Historically, Academia has preferred to keep its distance from the private sector and instead partner with government or other nonprofits. Academic experts are making an aggressive case for greater direct involvement between universities and the societies they serve. Penn State University with its mission deeply rooted in outreach, is taking a leadership role in exploring various mechanisms for fostering university and private sector partnerships specifically geared to building a culture of entrepreneurship throughout society.

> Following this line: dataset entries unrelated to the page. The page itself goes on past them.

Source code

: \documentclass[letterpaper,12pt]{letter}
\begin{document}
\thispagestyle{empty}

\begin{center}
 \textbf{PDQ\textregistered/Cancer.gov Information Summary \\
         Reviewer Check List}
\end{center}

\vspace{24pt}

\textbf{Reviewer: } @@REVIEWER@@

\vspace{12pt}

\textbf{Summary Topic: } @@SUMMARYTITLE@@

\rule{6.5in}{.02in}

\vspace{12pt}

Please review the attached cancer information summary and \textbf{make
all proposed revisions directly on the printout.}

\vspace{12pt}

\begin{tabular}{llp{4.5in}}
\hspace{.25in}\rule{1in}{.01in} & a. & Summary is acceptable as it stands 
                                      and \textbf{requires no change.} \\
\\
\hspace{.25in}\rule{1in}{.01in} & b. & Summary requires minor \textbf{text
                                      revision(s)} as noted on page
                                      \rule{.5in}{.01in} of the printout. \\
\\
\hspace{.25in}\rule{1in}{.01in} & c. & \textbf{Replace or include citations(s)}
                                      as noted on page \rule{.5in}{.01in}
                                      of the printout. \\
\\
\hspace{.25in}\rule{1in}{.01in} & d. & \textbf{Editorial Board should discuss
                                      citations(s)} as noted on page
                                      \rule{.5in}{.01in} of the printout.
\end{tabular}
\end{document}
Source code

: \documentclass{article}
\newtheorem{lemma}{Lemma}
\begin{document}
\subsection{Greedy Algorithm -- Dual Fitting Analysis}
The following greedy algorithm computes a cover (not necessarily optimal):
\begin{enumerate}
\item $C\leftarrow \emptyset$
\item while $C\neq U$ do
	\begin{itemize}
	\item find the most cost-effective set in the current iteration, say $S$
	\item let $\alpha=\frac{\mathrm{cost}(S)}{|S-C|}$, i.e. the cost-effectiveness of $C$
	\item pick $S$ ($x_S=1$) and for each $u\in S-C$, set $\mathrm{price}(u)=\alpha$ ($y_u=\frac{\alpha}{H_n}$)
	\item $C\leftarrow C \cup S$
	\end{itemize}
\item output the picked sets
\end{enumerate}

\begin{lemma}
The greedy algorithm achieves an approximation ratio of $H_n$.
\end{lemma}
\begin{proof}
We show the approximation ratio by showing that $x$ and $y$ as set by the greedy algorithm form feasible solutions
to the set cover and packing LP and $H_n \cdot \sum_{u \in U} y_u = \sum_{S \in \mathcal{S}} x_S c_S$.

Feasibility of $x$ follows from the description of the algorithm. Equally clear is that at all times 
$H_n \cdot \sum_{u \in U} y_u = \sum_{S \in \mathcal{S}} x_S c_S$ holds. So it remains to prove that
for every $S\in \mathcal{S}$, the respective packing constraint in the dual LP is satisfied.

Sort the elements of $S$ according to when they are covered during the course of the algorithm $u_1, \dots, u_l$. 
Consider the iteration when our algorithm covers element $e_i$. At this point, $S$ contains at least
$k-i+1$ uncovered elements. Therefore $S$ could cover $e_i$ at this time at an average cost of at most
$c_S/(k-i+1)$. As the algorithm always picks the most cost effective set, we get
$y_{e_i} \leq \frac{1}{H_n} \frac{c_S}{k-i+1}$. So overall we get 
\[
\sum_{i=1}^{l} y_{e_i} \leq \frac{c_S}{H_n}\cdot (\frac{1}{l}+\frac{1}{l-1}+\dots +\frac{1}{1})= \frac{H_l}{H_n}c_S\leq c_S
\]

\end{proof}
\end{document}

This panel comprised of both industry and academic experts will discuss new models for linking Academia directly to industry though student-managed Venture Funds (e.g. Penn State Garber Fund), The Kauffman Innovation iBridge Network, Innovate PA, and Proof of Concept Centers piloted by MIT and UC San Diego. These new models are allowing Academia to deploy its unique resources and are filling resource gaps which currently exist in current Economic Development models.
Panelists
- Peter Tombros, Director and Chairman of the Board, Pharmanet, Director, Cambrex Corporation, Director, NPS Pharmaceutical, Director, Protalex, Inc., Executive in Residence, Penn State University
- Cissy Young, Director, Strategy and Business Development, Cerulean Pharma, Inc.
- Bill Frezza, General Partner, Adams Capital Management
- Robert Wooldridge, Director, Innovation Transfer Center at Carnegie Mellon University
- Chris Pavlides, Associate Professor of Entrepreneurship, Senior Executive Fellow, Fox School of Business and Management, Temple University and Founder and Chairman, Greater Philadelphia Senior Executive Group, Inc.